ハザード・ランプとは、ウィンカーを左右同時に点滅させることによって、周りの車や人に自車の状況を知らせるための灯火装置です。
このハザード・ランプの意味としては、本来の使用方法による2つの意味と、いつのまにか暗黙のサインとして使われるようになった2つの意味の合計4つがあります。
ハザード・ランプの本来の意味
ハザードランプは正式名称を「非常点滅表示灯」といい、本来は「自動車の故障により路上に駐車していること」を伝えたり、「牽引されることにより徐行していること」を他の車や歩行者に伝えるために装備されているものです。
これは、教習所でも教えてもらう使い方ですので、多くの人が覚えていると思います。
ハザード・ランプの暗黙の意味
これに対して、長年の交通状況により自然と使われるようになった暗黙のサインとして、「前方が渋滞しているためこれから停車する、もしくは既に停車しているという注意喚起」の意味と、道を譲ってもらった時に使う「ありがとうのサイン」の意味があります。
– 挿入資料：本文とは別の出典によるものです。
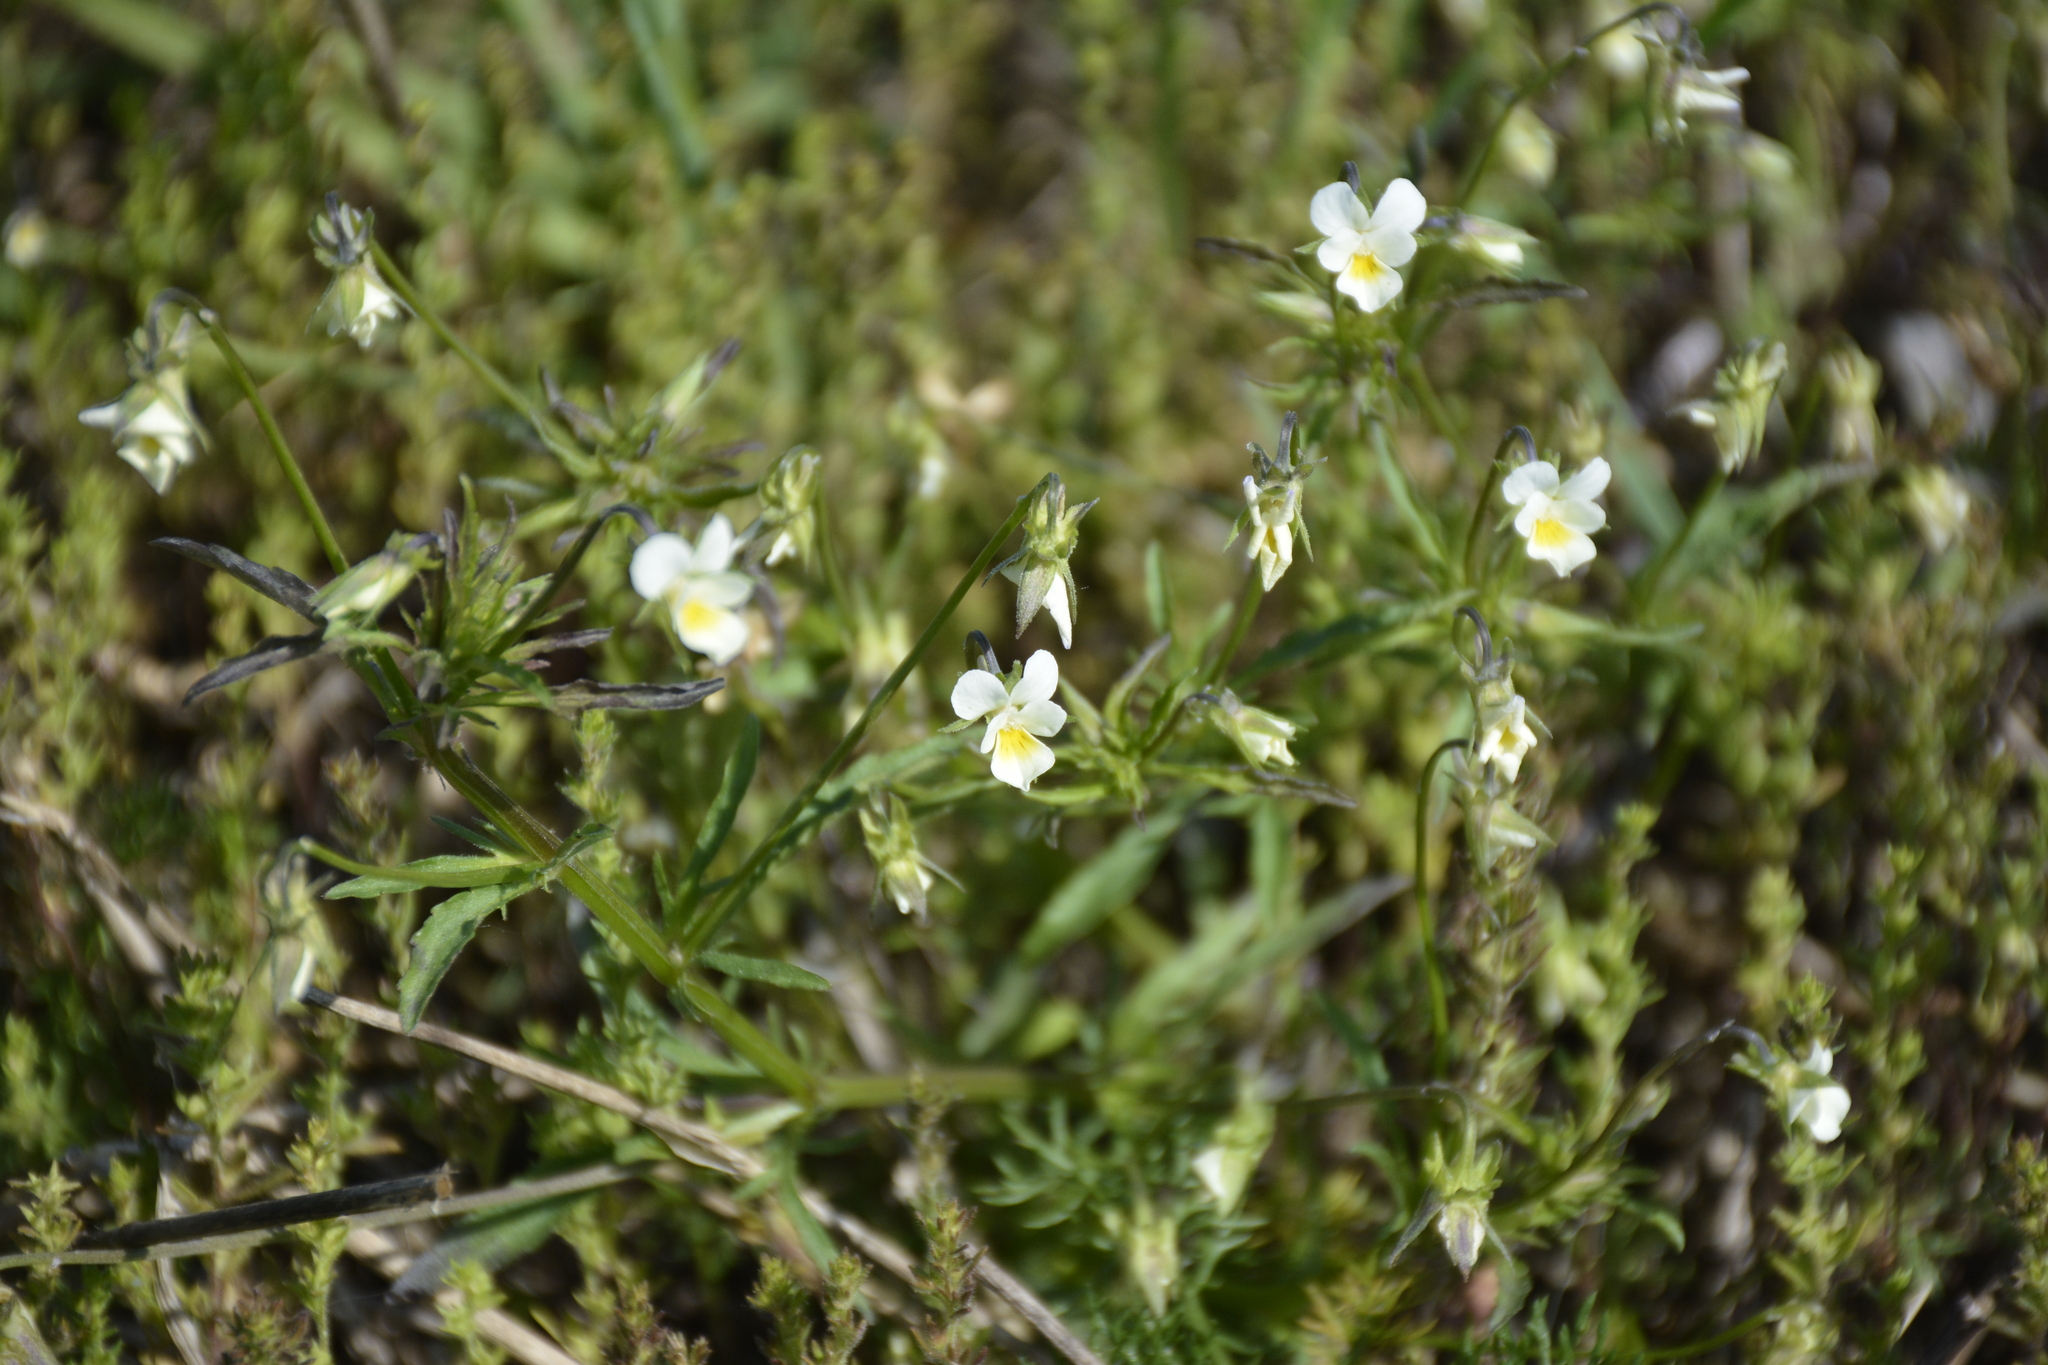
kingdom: Plantae
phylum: Tracheophyta
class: Magnoliopsida
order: Malpighiales
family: Violaceae
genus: Viola
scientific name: Viola arvensis
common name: Field pansy
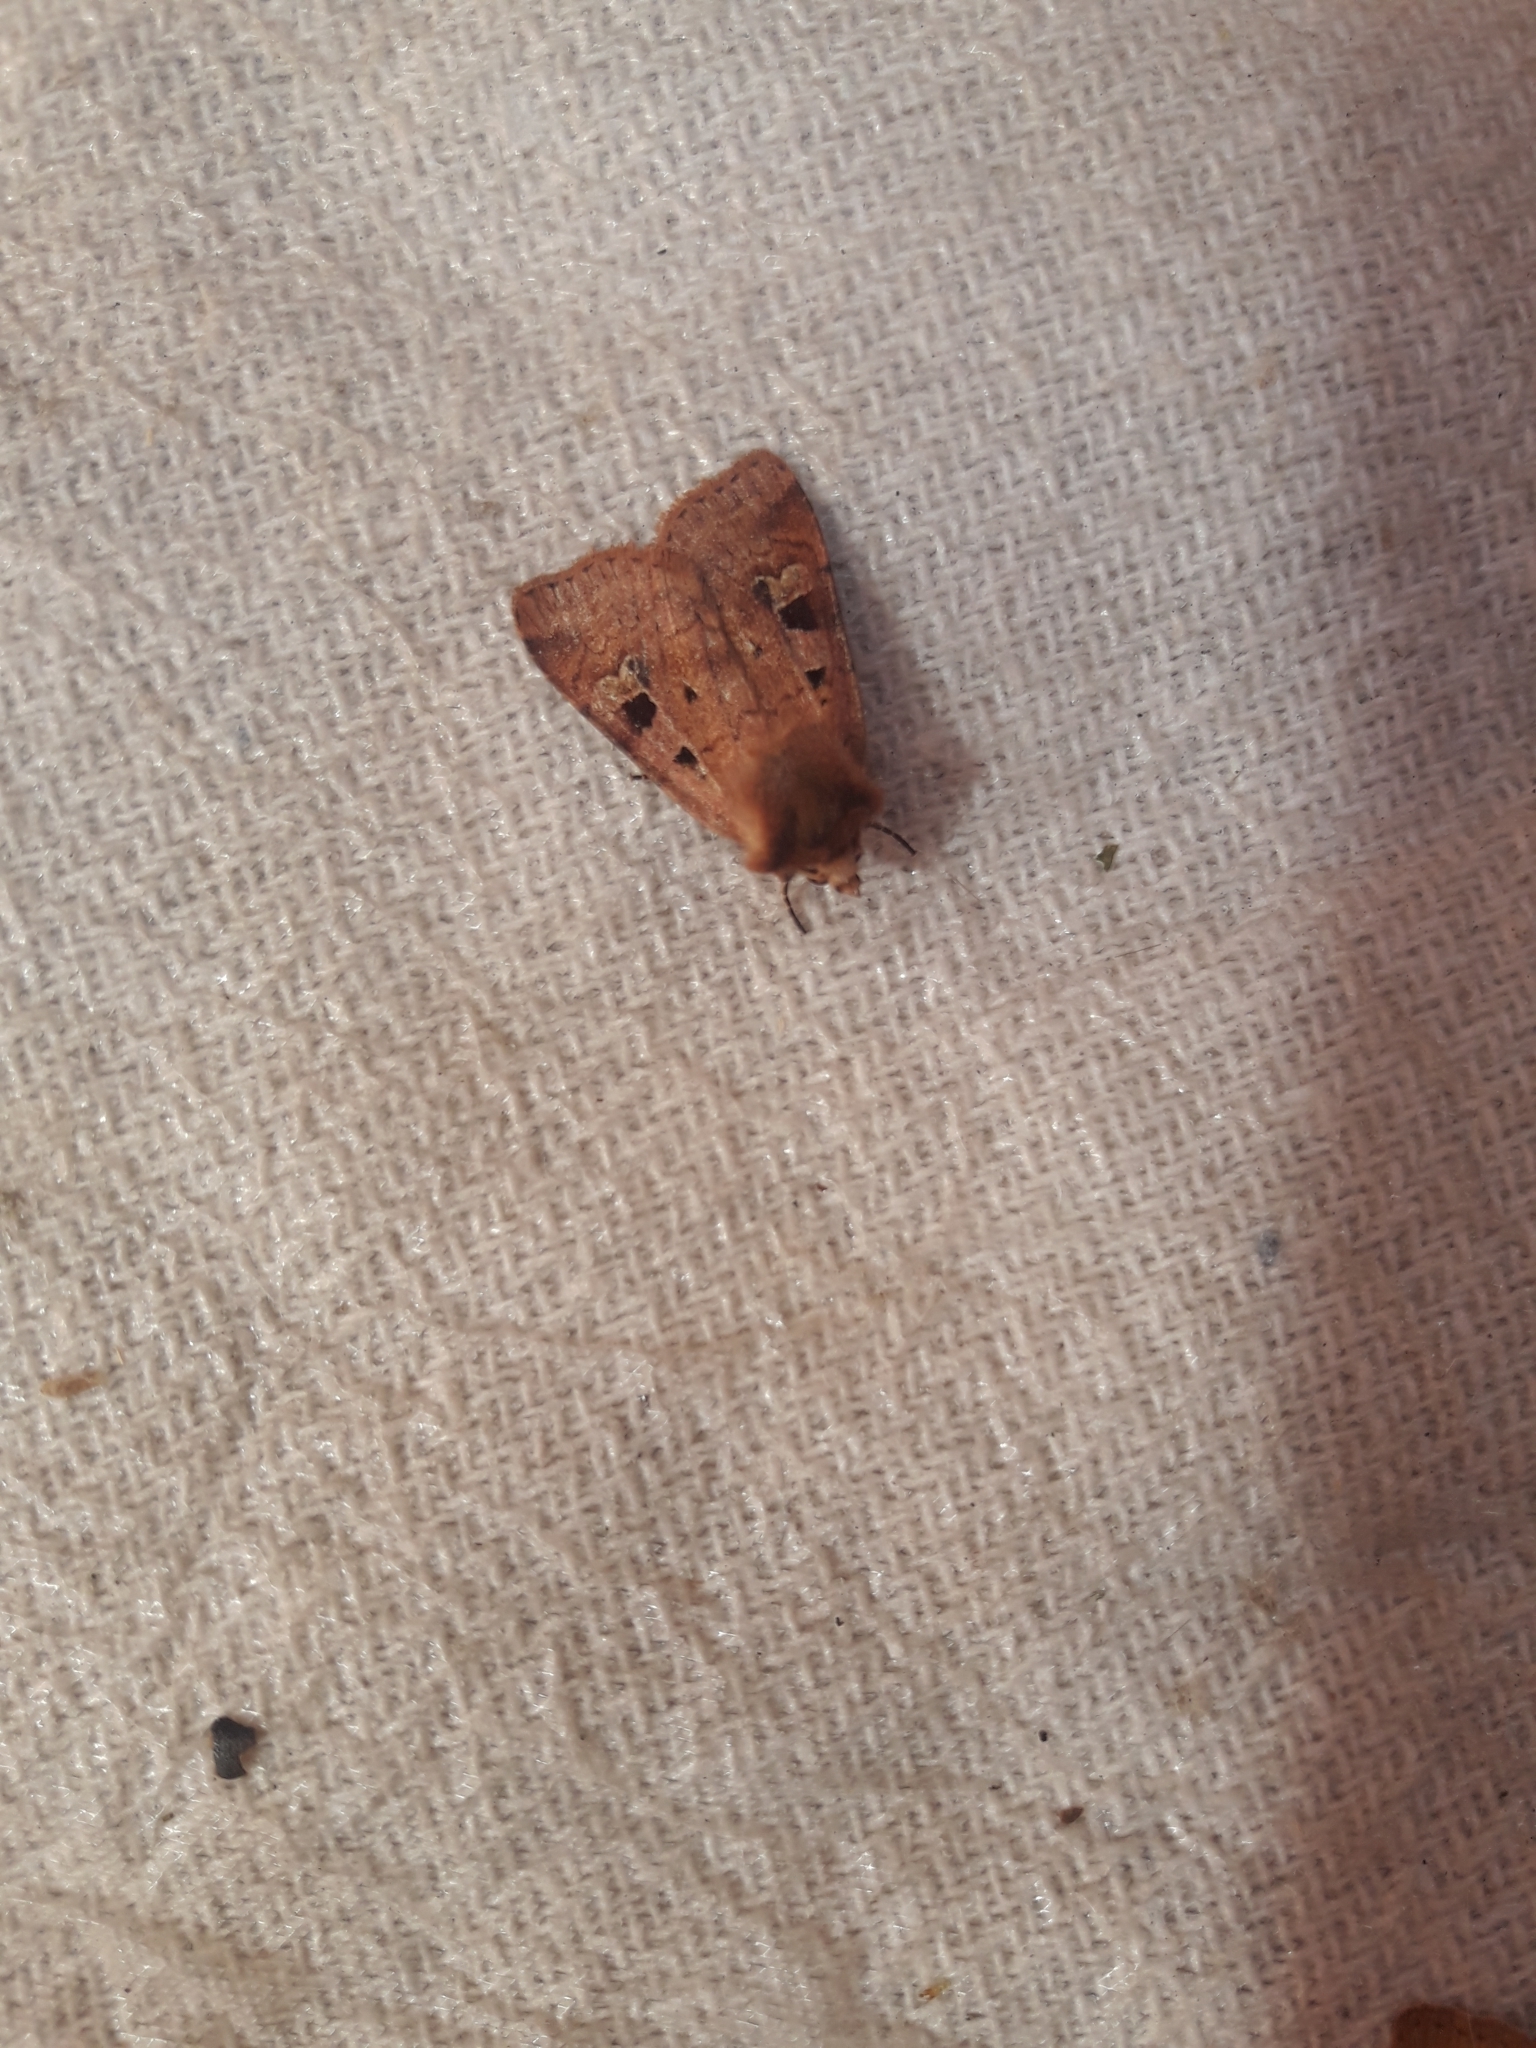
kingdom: Animalia
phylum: Arthropoda
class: Insecta
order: Lepidoptera
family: Noctuidae
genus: Diarsia
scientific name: Diarsia mendica
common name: Ingrailed clay
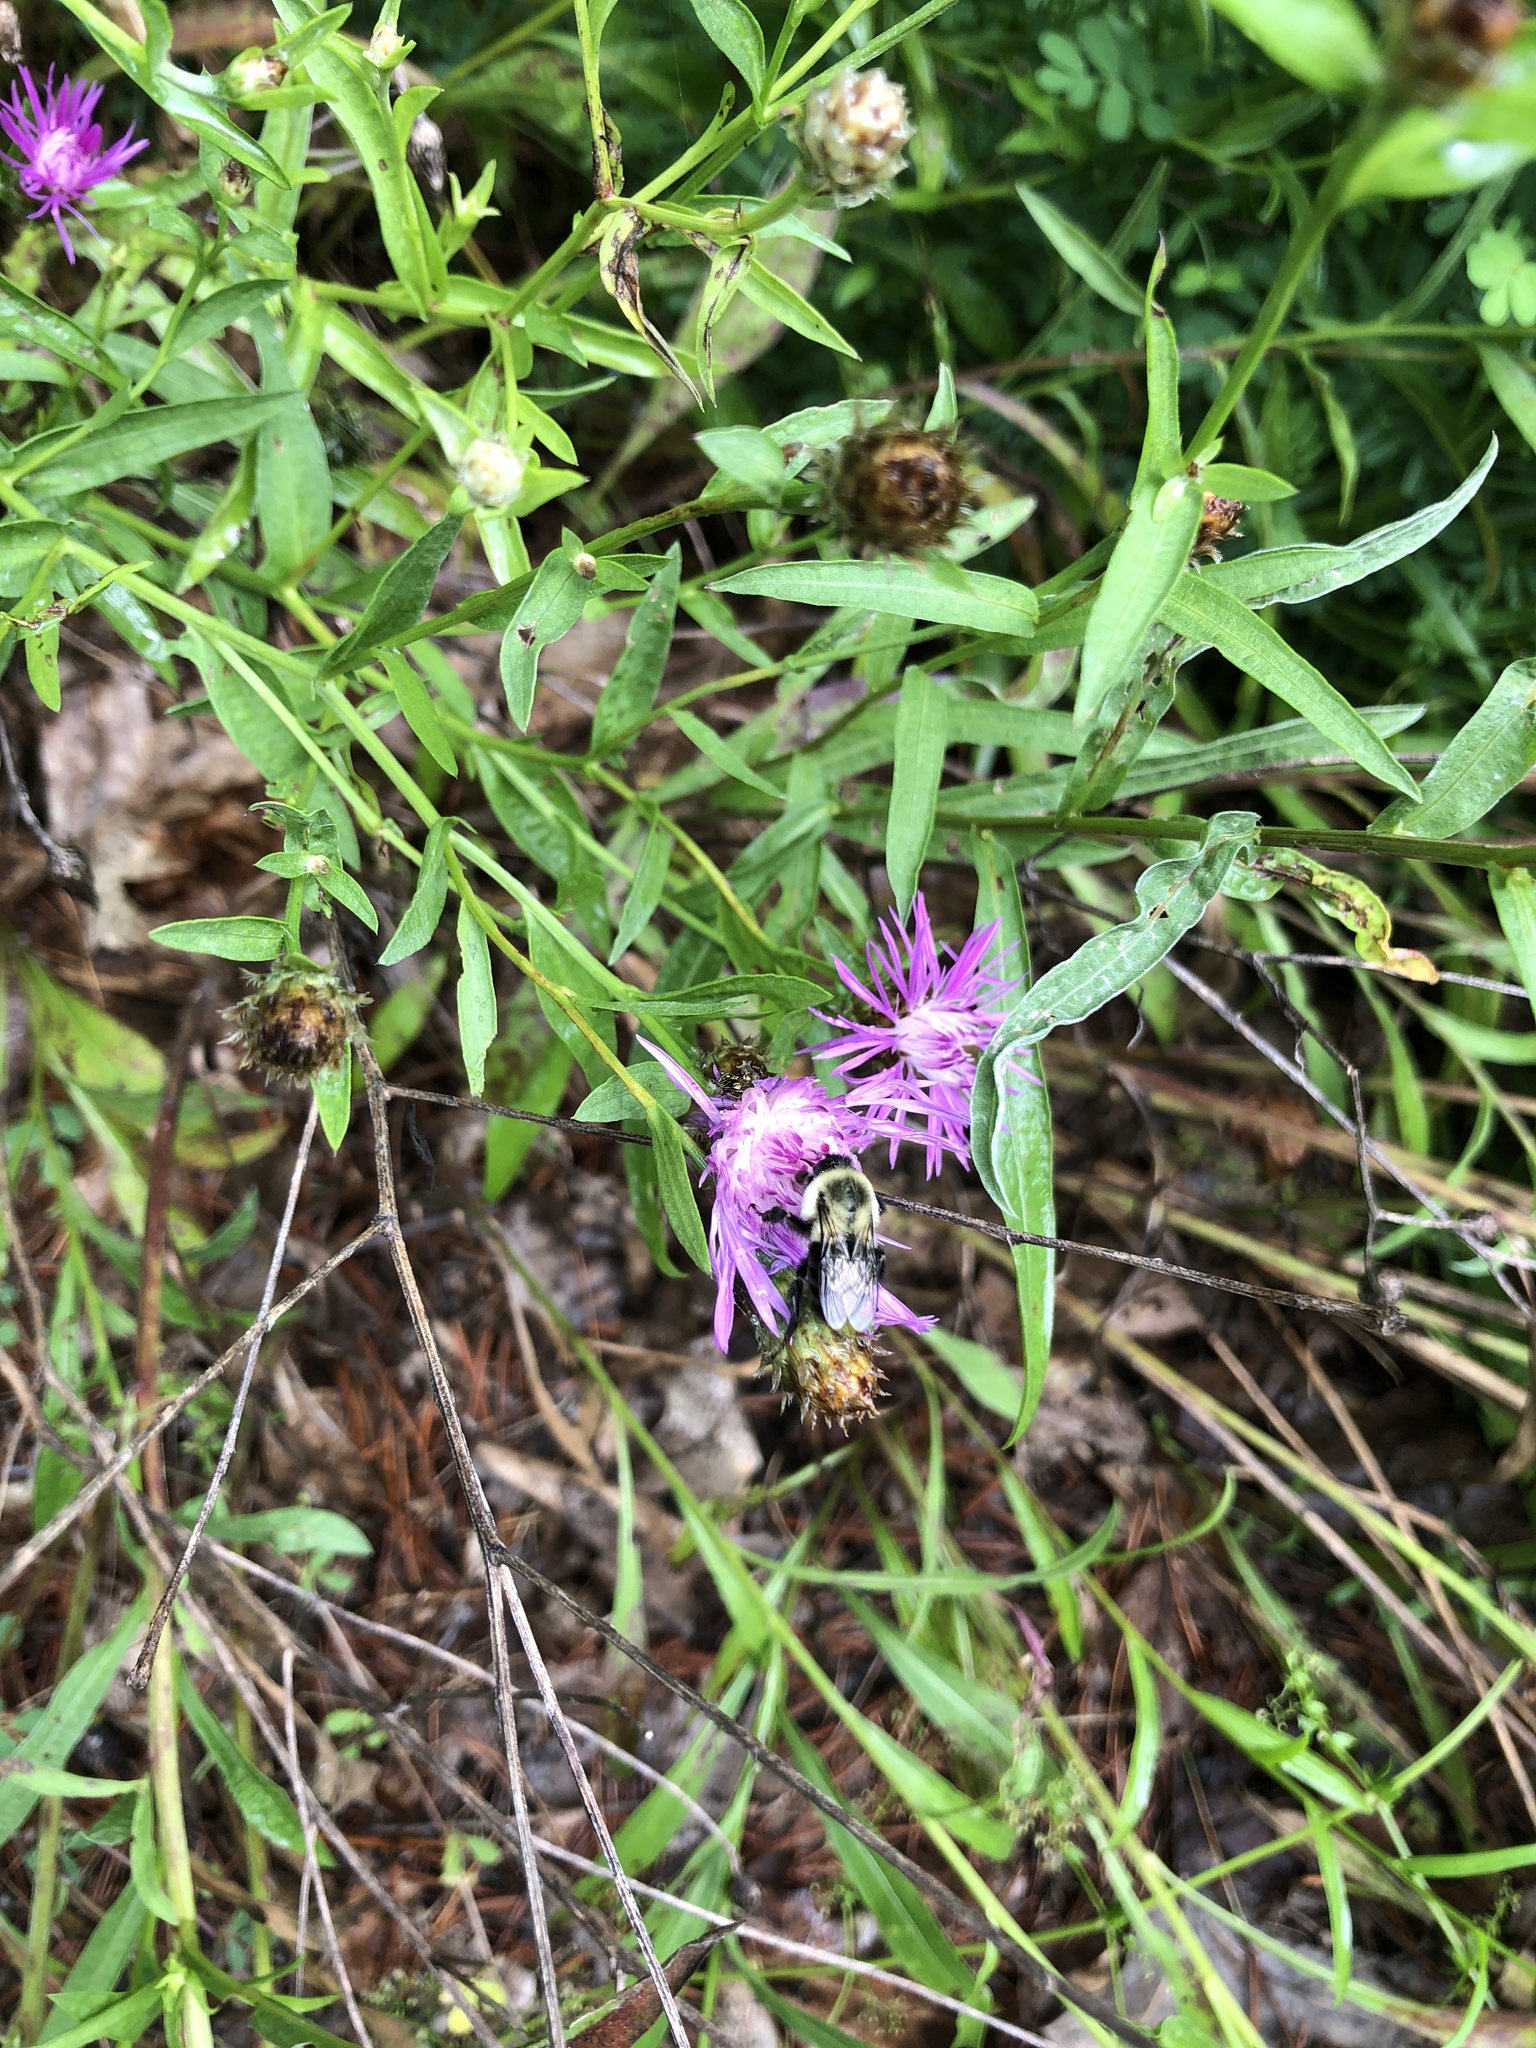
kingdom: Animalia
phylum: Arthropoda
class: Insecta
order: Hymenoptera
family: Apidae
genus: Bombus
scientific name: Bombus impatiens
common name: Common eastern bumble bee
前方が渋滞をしている時に使うハザードランプは、後続車が完全に停止するまで点灯しますが、「ありがとうサイン」の場合は2、3回短い間隔でチカチカとハザードスイッチを小刻みにクリックするだけです。
こういったハザードの使い方は、どこでも教えてくれませんが、日本全国で幅広く使われていますので、覚えておいた方がいいでしょう。
渋滞を後続車に知らせるハザード
前半に紹介した「本来の使い方」は必ず覚えて、自分でも使えるようにしておかなけらばなりませんが、後半の「暗黙のサイン」については、ケースバイケースで使い所を考える必要があります。
前方が渋滞している時に使うハザードは、元々大型トラックのドライバーがお互いの意思伝達のためにやりはじめたものです。大型トラックはボディが大きく後続車からは前方が見通せないため、後続車の追突を防ぐ目的でハザードを点灯しています。
そのため、ボディの小さな普通車が無理に渋滞の最後尾でハザードを点灯する必要はありません。ただ、渋滞が無いと思ってぼーっと走っているドライバーもいるため、周りの見通しが悪い場所、特に大きなカーブの途中とか、上り坂の頂上付近では念のためハザードを点灯しておいたほうが無難です。
また、高速道路は多くの人が自動車が停止しているとは思わない場所です。そのため高速道路の渋滞最後尾ではハザードを点灯しておいた方が安全です。
ありがとうハザードは無理に使わなくても良い
また、最後の「ありがとうハザード」ですが、これもトラックなど大きな荷台に隠れてドライバー同士が見えないため、トラックドライバーが自然発生的に始めた意思伝達の方法です。
ただ、普通車の場合、相手の顔が確認できるようであれば、直接ニッコリ微笑んで手を挙げるほうが感じも良いし、余計な操作がいらない分、安全でもあります。ただし、夕暮れ時や夜間など、相手が視認できない状況では「ありがとうハザード」を使ったほうが便利なこともあります。これについては、ケースバイケースでその状況に合った方法を選んでください。